Would you reproduce every line of the records below, character for character, without changing anything?
== Records provided
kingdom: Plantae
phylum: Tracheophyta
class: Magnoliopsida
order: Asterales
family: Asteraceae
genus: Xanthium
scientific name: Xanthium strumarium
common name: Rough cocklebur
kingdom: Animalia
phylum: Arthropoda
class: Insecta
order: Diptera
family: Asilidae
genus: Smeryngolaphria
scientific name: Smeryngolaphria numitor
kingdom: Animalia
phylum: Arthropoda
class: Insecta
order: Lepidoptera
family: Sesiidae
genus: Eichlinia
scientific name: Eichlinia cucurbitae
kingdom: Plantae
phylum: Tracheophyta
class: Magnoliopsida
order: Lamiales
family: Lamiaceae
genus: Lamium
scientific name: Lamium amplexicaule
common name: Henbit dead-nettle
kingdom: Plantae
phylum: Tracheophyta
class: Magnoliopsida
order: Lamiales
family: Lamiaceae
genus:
====
▶ Result for this task:
kingdom: Plantae
phylum: Tracheophyta
class: Magnoliopsida
order: Asterales
family: Asteraceae
genus: Xanthium
scientific name: Xanthium strumarium
common name: Rough cocklebur
kingdom: Animalia
phylum: Arthropoda
class: Insecta
order: Diptera
family: Asilidae
genus: Smeryngolaphria
scientific name: Smeryngolaphria numitor
kingdom: Animalia
phylum: Arthropoda
class: Insecta
order: Lepidoptera
family: Sesiidae
genus: Eichlinia
scientific name: Eichlinia cucurbitae
kingdom: Plantae
phylum: Tracheophyta
class: Magnoliopsida
order: Lamiales
family: Lamiaceae
genus: Lamium
scientific name: Lamium amplexicaule
common name: Henbit dead-nettle
kingdom: Plantae
phylum: Tracheophyta
class: Magnoliopsida
order: Lamiales
family: Lamiaceae
genus:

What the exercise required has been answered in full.